Numerous women joined a number of organisations including the Women’s Voluntary Service, which ran a hostel for young women in Bradford Street, and the Auxiliary Territorial Service, known as the ATS. This was the women's branch of the British Army, formed on 9th September, 1938 as a women's voluntary service.

From 1943, some of the male conscripts were sent to work in the essential coal mines, and became known as "Bevin Boys".

Food rationing began in January 1940 after vital food supplies were being lost as a result of the continuous sinking of Allied merchant ships by German submarines.

In order to ensure a fair distribution of supplies, Ministry of Food ration books were issued to everyone, and people had to register at a shop. There were shortages of cereals, fruit, meat, and sugar.

People were encouraged to grow their own fruit and vegetables by the Dig For Victory campaign, organised by the Ministry of Food. Chickens, pigs, and even rabbits were reared for meat, and many people applied for allotments.

Wasting food became a criminal offence, and because of the sugar shortage, sweets were rationed from July 1942. Local schools helped with the shortages by growing food, and even rearing chickens and pigs.

Walsall did suffer during the German air raids, but got off lightly considering its industrial importance.

On the night of 25th June, 1940 bombs were dropped at Daw End, and on the night of 25th August, 1940 the Public Works Department in Bloxwich Road was destroyed.

In November of that year, one man was killed in Walsall, twelve people died in Willenhall, and a bomb fell on Pleck gasworks, which luckily did not explode.

The gasworks superintendent, Richard Hateley, successfully managed to avoid an explosion in one of the gas holders, and was awarded the George Medal for his efforts.

The Cenotaph in Bradford Place, Walsall. From an old postcard.

In June 1941 eleven people died during an air raid on Darlaston, and five watchmen were killed by an incendiary bomb whilst sheltering in their hut.

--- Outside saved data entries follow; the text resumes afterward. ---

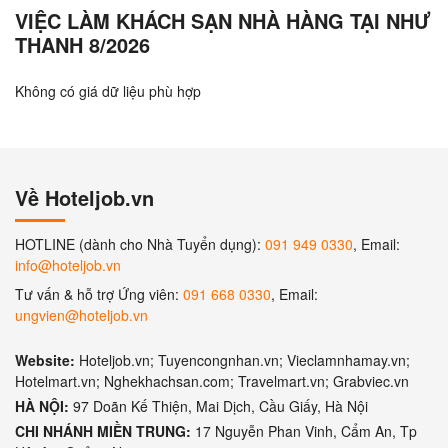
VIỆC LÀM KHÁCH SẠN NHÀ HÀNG TẠI NHƯ
THANH 8/2026
Không có giá dữ liệu phù hợp
Về Hoteljob.vn
HOTLINE (dành cho Nhà Tuyển dụng):
091 949 0330
, Email:
info@hoteljob.vn
Tư vấn & hỗ trợ Ứng viên:
091 668 0330
, Email:
ungvien@hoteljob.vn
Website:
Hoteljob.vn; Tuyencongnhan.vn; Vieclamnhamay.vn;
Hotelmart.vn; Nghekhachsan.com; Travelmart.vn; Grabviec.vn
HÀ NỘI:
97 Doãn Kế Thiện, Mai Dịch, Cầu Giấy, Hà Nội
CHI NHÁNH MIỀN TRUNG:
17 Nguyễn Phan Vinh, Cẩm An, Tp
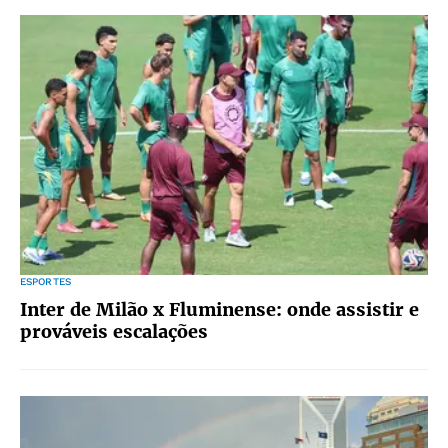
ESPORTES
Inter de Milão x Fluminense: onde assistir e
prováveis escalações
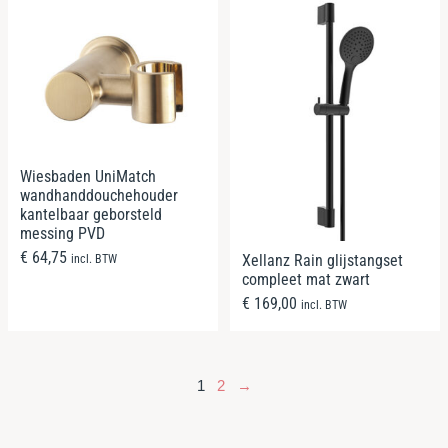
Wiesbaden UniMatch
wandhanddouchehouder
kantelbaar geborsteld
messing PVD
€
64,75
Xellanz Rain glijstangset
incl. BTW
compleet mat zwart
€
169,00
incl. BTW
1
2
→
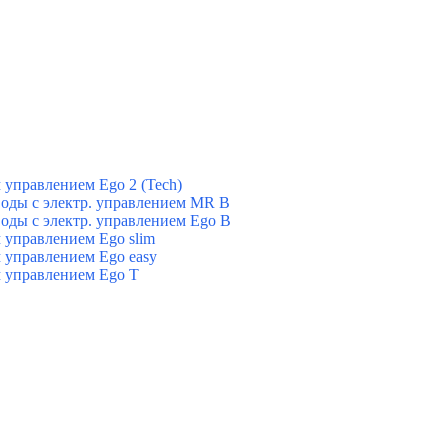
управлением Ego 2 (Tech)
оды с электр. управлением MR B
оды с электр. управлением Ego B
управлением Ego slim
 управлением Ego easy
 управлением Ego T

Most damage was caused during an air raid on 31st July, 1942 when Leamore bus depot was destroyed, as was much of Croft Street School. Hawley’s factory on Lichfield Road was badly damaged, as were a number of houses in Borneo Street.

Many celebrations were held in the town after the official announcement of the end of the war in Europe, which was made on Tuesday 8th May, 1945. The streets filled with people, and buildings carried flags, and large images of the Allied leaders.

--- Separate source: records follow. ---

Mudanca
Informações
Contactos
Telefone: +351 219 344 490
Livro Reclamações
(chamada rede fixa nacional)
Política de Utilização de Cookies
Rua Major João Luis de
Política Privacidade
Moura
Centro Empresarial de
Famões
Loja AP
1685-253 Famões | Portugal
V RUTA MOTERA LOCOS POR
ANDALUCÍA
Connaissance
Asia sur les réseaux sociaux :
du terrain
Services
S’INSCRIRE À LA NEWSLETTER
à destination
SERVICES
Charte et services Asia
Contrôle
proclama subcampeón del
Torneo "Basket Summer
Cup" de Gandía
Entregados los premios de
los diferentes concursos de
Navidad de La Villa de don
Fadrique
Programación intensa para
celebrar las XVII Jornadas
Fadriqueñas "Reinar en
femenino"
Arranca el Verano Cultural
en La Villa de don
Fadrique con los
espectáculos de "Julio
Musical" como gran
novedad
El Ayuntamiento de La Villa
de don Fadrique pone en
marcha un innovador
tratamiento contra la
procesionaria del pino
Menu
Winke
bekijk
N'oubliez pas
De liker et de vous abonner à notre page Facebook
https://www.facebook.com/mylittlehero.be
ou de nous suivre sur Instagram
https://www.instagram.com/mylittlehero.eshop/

During the evening, a Mayoral procession was held, along with a service of thanksgiving at the Parish Church. A vast crowd gathered on The Bridge, the Council House was flood-lit, and people danced on the forecourt.

Street parties were rapidly planned, bonfires lit, and a large illuminated caricature of Winston Churchill was moored on a raft in the centre of the Arboretum lake.

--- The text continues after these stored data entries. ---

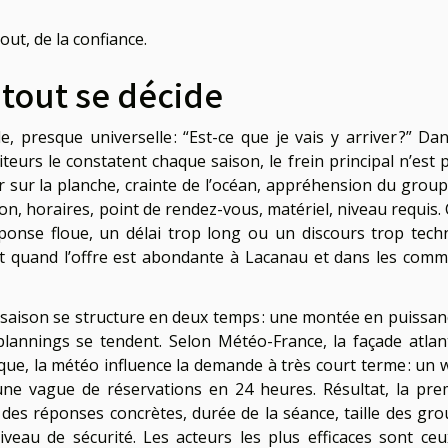
out, de la confiance.
 tout se décide
presque universelle : “Est-ce que je vais y arriver ?” Dan
iteurs le constatent chaque saison, le frein principal n’est 
ir sur la planche, crainte de l’océan, appréhension du groupe
n, horaires, point de rendez-vous, matériel, niveau requis. 
éponse floue, un délai trop long ou un discours trop tech
out quand l’offre est abondante à Lacanau et dans les com
la saison se structure en deux temps : une montée en puissan
s plannings se tendent. Selon Météo-France, la façade atlan
ique, la météo influence la demande à très court terme : un 
une vague de réservations en 24 heures. Résultat, la pre
 des réponses concrètes, durée de la séance, taille des gro
iveau de sécurité. Les acteurs les plus efficaces sont ceu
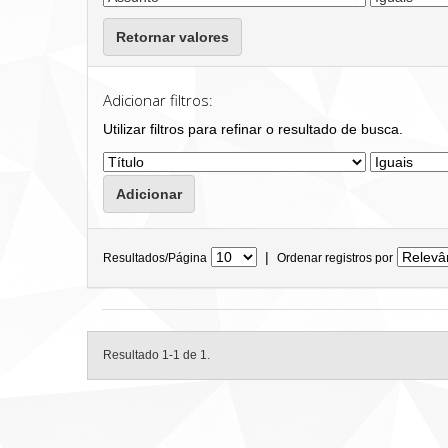
Retornar valores
Adicionar filtros:
Utilizar filtros para refinar o resultado de busca.
|
Resultados/Página
Ordenar registros por
Resultado 1-1 de 1.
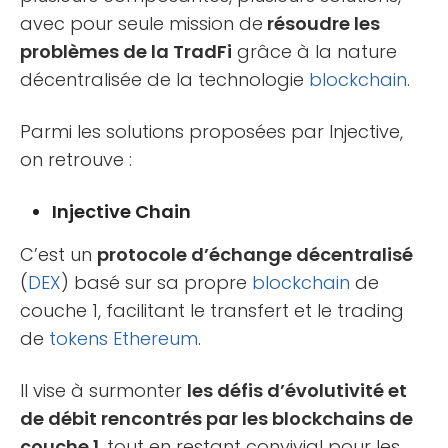
avec pour seule mission de
résoudre les
problèmes de la TradFi
grâce à la nature
décentralisée de la technologie
blockchain
.
Parmi les solutions proposées par Injective,
on retrouve :
Injective Chain
C’est un
protocole d’échange décentralisé
(
DEX
) basé sur sa propre
blockchain
de
couche 1, facilitant le transfert et le trading
de
tokens
Ethereum
.
Il vise à surmonter
les défis d’évolutivité et
de débit rencontrés par les blockchains de
couche 1
, tout en restant convivial pour les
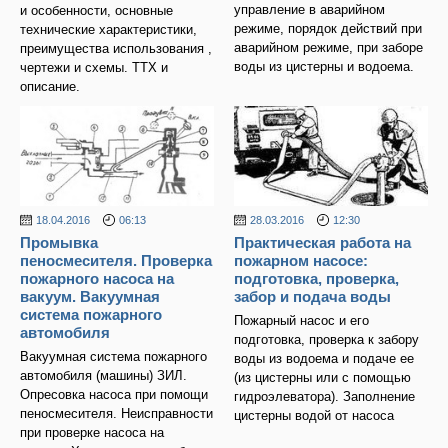
управление в аварийном
и особенности, основные
режиме, порядок действий при
технические характеристики,
аварийном режиме, при заборе
преимущества использования ,
воды из цистерны и водоема.
чертежи и схемы. ТТХ и
описание.
18.04.2016
06:13
28.03.2016
12:30
Промывка
Практическая работа на
пеносмесителя. Проверка
пожарном насосе:
пожарного насоса на
подготовка, проверка,
вакуум. Вакуумная
забор и подача воды
система пожарного
Пожарный насос и его
автомобиля
подготовка, проверка к забору
Вакуумная система пожарного
воды из водоема и подаче ее
автомобиля (машины) ЗИЛ.
(из цистерны или с помощью
Опресовка насоса при помощи
гидроэлеватора). Заполнение
пеносмесителя. Неисправности
цистерны водой от насоса
при проверке насоса на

The VE Day street party that was held in Lowe Avenue, Darlaston. Courtesy of Mavis Young.

In April 1948 a War Memorial Committee was formed to decide upon suitable memorials for the town.

They decided that three additional memorial plaques were to be erected in the Town Hall to carry the names of the 741 Walsall people who gave their lives in the defence of their country, and that further inscriptions would be added to the cenotaph in Bradford Place, and to Bloxwich War Memorial.

Bloxwich War Memorial. From an old postcard.

The additions were seen as fitting tributes, and a permanent reminder of those who had selflessly given their lives to their country, during the terrible struggle that had now ended.